There is an envelope with her final letter. There is a man to whom it was addressed. There is a world which does not seek his memories, or family to thank him for his time.
Karen Black who took his heart at the end of their affair; who chose prudence over self-discovery, he always thought, left him when her husband moved abroad. She talked of loving him forever but would not pay the price. He watched her leave and take their secret with her, but thereafter he always lived alone. “I cannot live with copies” he once said, when a colleague asked him why he never married: that was fifty years ago. Now in his dotage and living in a care home he hides within his memories: an enigma to all around him.
His thoughts are suddenly interrupted by the matron standing by him, “There’s a lady to see you” she exclaims, looking as surprised as he clearly is himself. A woman in an expensive coat steps forward and in her hand is a photograph which she offers up to him.
“My name is Sarah Parsons, I am Karen Black’s daughter and she wanted you to have this” is her opening remark. With that she sits down and looks at him intently saying, “My mum told me all about it after my father was gone, and I promised I would find you when she passed away.”

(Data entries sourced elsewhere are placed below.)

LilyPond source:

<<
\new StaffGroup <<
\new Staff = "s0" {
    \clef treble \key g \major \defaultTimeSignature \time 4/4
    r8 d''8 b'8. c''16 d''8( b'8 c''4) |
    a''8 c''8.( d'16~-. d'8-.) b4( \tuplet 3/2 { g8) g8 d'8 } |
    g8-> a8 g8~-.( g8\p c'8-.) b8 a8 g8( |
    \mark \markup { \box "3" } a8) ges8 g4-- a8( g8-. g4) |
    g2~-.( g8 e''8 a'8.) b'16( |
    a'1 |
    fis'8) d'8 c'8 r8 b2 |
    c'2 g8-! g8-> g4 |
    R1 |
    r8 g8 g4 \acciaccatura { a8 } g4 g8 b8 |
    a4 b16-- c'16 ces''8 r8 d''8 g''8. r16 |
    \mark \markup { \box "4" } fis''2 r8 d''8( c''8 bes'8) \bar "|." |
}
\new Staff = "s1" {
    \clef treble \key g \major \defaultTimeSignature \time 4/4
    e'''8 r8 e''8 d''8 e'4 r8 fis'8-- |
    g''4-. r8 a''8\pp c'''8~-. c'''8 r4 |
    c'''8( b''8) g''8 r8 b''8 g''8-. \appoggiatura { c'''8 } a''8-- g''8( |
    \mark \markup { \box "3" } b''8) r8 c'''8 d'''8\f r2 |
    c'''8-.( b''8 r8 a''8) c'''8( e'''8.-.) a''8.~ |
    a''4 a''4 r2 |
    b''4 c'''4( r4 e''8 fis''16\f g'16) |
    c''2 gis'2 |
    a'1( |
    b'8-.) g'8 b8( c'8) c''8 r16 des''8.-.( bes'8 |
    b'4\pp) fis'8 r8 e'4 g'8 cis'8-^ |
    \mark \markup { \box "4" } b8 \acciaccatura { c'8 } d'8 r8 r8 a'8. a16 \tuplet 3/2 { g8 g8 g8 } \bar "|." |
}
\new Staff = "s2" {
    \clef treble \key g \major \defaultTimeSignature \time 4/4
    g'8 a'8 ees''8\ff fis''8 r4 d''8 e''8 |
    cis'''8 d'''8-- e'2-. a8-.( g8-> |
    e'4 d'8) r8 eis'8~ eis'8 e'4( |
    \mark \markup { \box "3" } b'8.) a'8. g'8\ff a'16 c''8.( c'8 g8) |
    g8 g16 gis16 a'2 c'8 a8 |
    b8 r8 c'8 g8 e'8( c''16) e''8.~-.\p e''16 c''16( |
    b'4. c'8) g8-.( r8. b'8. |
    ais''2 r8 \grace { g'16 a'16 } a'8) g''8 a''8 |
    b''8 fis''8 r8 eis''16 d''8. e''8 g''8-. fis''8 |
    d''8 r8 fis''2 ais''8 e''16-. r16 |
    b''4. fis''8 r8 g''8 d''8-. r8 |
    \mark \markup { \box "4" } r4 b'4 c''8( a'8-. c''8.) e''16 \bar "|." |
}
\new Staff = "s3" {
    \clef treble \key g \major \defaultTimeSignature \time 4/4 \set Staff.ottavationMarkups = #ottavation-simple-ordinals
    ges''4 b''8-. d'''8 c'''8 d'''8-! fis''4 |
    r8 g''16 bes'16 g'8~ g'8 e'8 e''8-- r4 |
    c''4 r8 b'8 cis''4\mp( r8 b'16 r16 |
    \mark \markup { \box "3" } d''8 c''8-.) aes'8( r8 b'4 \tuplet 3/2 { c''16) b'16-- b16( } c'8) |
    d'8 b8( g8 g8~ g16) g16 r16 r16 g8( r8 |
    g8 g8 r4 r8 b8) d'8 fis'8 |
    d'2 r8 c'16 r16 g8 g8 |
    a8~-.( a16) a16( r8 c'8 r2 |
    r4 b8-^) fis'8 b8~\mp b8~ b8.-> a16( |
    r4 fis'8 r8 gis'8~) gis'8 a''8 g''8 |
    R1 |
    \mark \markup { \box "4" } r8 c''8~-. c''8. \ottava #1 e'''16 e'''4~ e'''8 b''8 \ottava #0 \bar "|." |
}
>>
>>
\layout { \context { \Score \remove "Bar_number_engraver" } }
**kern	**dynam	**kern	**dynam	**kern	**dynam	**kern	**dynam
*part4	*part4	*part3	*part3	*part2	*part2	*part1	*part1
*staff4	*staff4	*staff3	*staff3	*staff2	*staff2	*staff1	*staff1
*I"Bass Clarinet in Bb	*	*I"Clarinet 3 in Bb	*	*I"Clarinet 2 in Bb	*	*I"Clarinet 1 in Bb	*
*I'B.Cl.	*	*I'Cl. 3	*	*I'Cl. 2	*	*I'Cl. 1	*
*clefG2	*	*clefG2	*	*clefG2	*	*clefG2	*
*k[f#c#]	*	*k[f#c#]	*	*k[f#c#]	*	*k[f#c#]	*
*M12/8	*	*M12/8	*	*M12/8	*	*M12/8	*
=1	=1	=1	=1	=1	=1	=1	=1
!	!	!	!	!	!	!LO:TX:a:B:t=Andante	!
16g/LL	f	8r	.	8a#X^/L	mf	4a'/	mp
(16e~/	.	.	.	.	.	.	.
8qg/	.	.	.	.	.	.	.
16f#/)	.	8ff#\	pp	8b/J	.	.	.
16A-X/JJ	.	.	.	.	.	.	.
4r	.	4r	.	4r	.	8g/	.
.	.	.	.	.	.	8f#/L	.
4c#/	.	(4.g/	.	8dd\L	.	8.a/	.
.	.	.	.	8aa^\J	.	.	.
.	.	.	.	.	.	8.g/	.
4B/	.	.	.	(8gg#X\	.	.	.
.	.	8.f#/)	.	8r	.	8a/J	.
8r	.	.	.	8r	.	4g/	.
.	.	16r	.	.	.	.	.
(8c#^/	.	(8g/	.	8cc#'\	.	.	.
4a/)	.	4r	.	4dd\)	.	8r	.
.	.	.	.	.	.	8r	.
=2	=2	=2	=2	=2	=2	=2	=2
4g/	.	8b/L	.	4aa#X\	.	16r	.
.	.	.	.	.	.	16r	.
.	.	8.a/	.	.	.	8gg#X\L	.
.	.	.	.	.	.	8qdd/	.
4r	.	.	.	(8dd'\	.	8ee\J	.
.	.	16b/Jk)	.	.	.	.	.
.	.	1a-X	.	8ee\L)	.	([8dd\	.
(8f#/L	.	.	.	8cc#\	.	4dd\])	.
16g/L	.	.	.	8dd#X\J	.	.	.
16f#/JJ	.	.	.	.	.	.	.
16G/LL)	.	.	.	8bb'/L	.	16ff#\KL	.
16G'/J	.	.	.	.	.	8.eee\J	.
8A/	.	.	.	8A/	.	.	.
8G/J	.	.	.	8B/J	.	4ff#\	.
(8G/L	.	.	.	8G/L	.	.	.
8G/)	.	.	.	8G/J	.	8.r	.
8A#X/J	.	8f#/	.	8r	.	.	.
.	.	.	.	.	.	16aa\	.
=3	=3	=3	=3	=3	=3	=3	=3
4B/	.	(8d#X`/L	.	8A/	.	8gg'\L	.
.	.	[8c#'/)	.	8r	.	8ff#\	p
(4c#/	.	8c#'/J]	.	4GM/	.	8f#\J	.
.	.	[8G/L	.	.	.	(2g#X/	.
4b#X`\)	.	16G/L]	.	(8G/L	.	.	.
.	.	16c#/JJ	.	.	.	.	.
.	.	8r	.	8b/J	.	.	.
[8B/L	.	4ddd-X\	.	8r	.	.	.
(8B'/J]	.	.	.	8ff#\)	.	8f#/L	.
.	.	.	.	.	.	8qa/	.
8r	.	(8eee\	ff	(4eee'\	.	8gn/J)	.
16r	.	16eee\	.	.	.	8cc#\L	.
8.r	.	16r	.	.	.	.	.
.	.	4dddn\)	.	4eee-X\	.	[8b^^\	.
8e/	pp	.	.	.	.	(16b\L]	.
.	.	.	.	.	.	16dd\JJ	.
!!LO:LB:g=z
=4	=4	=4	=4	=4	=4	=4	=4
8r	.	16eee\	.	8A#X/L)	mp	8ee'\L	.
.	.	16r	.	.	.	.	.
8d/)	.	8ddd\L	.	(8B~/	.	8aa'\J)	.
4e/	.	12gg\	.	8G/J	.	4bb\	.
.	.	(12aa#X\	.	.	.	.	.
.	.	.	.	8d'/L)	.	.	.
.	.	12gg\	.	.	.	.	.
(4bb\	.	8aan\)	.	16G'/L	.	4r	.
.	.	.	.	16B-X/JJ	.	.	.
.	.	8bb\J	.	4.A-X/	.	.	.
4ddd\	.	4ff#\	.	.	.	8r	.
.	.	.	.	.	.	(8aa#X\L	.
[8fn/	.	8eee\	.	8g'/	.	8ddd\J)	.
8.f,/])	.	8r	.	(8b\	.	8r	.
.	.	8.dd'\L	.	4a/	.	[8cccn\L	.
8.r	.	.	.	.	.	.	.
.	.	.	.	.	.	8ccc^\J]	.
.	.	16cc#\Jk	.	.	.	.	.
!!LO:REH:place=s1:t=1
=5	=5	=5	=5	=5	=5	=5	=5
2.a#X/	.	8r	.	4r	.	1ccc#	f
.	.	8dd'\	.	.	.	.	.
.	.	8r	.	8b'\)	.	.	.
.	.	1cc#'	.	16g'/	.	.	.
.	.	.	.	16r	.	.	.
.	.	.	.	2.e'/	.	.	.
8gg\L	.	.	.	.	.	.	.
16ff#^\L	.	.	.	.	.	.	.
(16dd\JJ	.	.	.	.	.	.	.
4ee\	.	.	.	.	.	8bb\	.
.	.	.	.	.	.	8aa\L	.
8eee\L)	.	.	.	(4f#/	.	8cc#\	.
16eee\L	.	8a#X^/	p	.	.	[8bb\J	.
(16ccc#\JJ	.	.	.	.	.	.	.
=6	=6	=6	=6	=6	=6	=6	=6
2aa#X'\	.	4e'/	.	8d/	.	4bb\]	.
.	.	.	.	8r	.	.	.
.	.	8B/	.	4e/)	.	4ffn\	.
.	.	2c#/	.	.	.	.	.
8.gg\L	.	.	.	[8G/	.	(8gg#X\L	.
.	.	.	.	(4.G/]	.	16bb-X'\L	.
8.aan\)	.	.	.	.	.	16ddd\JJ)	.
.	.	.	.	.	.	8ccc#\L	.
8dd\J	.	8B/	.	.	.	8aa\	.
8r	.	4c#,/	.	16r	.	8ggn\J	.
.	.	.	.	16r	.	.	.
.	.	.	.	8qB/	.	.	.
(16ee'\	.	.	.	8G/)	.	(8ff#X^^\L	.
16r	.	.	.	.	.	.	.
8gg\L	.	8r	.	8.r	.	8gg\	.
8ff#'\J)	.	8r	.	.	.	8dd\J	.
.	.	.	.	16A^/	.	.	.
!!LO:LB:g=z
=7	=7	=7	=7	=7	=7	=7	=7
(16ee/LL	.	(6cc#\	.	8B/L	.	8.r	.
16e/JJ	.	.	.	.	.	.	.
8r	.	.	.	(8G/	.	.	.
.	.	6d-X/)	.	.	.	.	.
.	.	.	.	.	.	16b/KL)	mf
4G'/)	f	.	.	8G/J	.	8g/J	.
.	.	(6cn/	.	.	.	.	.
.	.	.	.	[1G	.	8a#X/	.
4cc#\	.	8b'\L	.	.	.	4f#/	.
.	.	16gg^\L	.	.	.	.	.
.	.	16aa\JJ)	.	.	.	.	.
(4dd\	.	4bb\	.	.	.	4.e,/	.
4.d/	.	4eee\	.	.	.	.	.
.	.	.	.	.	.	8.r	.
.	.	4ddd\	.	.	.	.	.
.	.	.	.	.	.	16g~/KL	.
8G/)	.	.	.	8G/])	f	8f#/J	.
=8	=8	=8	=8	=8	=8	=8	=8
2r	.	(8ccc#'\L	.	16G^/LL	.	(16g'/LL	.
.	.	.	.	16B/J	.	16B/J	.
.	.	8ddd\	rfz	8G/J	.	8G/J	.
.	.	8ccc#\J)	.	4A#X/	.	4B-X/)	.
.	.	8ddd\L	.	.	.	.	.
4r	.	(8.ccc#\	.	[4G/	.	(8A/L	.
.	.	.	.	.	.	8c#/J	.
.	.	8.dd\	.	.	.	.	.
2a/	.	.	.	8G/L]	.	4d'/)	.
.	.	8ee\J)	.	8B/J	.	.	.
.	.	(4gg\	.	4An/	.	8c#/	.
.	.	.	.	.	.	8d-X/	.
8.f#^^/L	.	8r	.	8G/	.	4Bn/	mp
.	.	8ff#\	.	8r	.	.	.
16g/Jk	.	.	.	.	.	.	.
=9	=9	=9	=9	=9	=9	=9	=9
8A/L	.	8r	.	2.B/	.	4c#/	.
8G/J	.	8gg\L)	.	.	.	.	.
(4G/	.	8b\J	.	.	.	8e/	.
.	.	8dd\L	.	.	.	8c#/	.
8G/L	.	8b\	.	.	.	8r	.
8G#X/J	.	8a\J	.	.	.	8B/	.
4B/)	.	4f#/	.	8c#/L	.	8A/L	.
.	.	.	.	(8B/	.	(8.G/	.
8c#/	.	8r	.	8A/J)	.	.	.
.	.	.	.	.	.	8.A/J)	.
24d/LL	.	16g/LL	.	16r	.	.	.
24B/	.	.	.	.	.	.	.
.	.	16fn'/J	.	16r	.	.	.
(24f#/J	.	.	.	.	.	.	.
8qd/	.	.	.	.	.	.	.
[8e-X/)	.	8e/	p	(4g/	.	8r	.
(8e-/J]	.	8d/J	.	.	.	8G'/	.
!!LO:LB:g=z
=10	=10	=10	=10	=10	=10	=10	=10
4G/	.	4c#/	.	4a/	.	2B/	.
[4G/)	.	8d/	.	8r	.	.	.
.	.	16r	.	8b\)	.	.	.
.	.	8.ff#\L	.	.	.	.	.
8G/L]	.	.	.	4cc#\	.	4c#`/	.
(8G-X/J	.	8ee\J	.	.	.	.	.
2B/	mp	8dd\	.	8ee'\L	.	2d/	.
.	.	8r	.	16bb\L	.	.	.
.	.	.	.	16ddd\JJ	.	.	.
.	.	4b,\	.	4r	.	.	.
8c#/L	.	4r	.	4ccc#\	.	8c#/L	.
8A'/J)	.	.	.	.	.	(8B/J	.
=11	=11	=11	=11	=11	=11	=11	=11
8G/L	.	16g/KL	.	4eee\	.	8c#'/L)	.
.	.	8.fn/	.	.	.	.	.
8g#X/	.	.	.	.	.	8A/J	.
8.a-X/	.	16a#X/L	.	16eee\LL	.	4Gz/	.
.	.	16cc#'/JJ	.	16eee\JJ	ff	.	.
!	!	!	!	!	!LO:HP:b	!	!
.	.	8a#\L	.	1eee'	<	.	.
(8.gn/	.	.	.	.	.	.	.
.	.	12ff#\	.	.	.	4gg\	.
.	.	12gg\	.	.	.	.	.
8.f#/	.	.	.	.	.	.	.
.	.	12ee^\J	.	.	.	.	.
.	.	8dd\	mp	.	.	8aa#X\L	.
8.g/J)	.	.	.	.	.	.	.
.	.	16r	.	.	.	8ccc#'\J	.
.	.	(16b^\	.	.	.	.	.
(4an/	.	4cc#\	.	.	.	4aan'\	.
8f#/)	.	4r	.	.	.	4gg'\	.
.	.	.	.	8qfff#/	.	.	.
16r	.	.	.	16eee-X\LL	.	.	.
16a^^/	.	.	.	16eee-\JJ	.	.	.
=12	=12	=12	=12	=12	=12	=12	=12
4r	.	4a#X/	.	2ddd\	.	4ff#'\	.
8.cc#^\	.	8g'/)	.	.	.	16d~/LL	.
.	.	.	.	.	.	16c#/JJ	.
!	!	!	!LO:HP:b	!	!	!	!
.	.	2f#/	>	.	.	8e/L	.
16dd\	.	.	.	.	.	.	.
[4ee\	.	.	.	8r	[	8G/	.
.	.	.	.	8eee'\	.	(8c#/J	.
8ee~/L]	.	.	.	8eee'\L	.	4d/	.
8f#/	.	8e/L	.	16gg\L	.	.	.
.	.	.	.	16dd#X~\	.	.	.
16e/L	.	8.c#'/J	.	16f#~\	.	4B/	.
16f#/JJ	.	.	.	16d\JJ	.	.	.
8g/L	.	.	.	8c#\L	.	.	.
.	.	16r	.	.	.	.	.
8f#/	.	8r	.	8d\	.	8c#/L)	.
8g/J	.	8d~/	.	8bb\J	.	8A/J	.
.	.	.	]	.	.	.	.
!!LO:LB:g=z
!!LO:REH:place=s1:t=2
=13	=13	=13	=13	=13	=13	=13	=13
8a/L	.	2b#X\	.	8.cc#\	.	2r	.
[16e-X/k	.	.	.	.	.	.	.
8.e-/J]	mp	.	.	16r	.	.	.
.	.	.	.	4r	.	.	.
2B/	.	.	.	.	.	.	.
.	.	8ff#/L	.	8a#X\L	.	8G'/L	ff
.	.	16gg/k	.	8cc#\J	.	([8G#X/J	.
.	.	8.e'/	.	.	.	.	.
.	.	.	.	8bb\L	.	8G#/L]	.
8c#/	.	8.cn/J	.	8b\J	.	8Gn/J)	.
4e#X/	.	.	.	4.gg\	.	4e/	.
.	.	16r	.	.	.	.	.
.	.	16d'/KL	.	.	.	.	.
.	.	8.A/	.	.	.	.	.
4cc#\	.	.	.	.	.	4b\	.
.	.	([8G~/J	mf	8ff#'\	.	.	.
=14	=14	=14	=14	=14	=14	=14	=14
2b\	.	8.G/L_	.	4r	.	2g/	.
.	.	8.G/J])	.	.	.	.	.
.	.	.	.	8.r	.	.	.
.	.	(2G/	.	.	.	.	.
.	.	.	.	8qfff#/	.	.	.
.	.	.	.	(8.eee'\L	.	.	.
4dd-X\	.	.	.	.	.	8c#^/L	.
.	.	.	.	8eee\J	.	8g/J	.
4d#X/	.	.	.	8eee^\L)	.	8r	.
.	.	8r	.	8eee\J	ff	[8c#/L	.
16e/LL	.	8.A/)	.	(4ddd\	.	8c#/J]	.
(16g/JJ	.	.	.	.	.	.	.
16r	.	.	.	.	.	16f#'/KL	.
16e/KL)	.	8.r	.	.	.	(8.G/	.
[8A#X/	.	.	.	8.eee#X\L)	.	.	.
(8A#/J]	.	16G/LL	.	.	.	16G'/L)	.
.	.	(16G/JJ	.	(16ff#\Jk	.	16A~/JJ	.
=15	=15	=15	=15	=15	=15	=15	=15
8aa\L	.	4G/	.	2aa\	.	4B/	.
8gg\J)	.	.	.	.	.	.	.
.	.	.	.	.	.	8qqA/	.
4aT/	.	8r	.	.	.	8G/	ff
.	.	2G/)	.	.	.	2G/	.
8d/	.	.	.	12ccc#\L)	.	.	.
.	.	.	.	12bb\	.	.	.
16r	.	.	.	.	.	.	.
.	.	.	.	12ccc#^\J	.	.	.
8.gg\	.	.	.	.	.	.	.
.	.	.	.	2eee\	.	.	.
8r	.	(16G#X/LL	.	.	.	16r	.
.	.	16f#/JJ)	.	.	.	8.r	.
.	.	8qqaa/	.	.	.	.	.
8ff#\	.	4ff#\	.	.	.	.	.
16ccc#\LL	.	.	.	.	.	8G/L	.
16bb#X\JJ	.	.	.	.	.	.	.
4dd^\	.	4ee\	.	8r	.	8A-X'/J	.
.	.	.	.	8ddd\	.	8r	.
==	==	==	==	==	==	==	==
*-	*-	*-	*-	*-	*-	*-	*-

Looking at her closely, he can see a trace of likeness, or certainly he wants to, though her face does not have that softness which Karen saved for him. Instead there is an anger, “Just what you would expect then,” he thinks but keeps that to himself.
“Thank you very much” he says, taking the photograph and hoping she would leave, but now there is vitriol and it’s pouring over him. “Better come away ” says the Matron taking her by the arm. “You’re a bastard old or not” the lady shouts, and everyone can hear her. Everyone discovers he’s got “history” just like them.